Data for this task section start

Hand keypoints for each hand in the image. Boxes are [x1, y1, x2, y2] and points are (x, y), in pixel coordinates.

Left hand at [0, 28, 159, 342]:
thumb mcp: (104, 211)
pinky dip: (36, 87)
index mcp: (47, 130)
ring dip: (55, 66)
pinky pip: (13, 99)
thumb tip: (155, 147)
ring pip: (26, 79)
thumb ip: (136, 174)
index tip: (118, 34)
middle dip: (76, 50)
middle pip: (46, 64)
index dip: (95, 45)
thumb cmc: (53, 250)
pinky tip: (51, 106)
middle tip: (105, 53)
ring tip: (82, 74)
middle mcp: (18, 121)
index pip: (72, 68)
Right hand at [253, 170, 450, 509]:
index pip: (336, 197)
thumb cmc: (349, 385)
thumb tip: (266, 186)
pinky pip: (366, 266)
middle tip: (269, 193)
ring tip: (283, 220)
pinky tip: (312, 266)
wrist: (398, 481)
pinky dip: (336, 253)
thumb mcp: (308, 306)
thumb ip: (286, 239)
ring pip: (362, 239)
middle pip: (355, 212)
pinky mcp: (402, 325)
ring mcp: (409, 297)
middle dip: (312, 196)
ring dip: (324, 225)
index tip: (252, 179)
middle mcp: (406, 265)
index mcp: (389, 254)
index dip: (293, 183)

Data for this task section end
Data for this task section start

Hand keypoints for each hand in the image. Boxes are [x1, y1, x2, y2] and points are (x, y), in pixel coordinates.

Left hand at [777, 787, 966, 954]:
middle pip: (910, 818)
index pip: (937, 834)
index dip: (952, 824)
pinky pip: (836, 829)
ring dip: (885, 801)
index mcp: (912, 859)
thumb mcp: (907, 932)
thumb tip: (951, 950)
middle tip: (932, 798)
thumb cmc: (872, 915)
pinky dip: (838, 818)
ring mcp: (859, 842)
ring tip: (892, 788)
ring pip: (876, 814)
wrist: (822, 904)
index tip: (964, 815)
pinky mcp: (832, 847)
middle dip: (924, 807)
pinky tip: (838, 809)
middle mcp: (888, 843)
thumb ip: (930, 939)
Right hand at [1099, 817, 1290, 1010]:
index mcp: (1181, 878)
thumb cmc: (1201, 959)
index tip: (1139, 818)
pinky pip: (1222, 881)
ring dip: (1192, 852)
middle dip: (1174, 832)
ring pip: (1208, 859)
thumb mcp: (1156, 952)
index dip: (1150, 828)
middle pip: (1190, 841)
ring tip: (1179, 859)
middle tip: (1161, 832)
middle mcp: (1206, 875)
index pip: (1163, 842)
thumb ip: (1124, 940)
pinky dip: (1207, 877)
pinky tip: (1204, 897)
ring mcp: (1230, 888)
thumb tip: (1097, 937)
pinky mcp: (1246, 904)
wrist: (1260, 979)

Data for this task section end

**Work instructions**:
Copy range, inclusive: the line holding "pinky tip: (312, 266)" to the line holding "index dip: (293, 183)". Reproduce exactly those lines of the records above and no others.

**Response to the task**:
pinky tip: (312, 266)
wrist: (398, 481)
pinky dip: (336, 253)
thumb mcp: (308, 306)
thumb ip: (286, 239)
ring pip: (362, 239)
middle pip: (355, 212)
pinky mcp: (402, 325)
ring mcp: (409, 297)
middle dip: (312, 196)
ring dip: (324, 225)
index tip: (252, 179)
middle mcp: (406, 265)
index mcp: (389, 254)
index dip: (293, 183)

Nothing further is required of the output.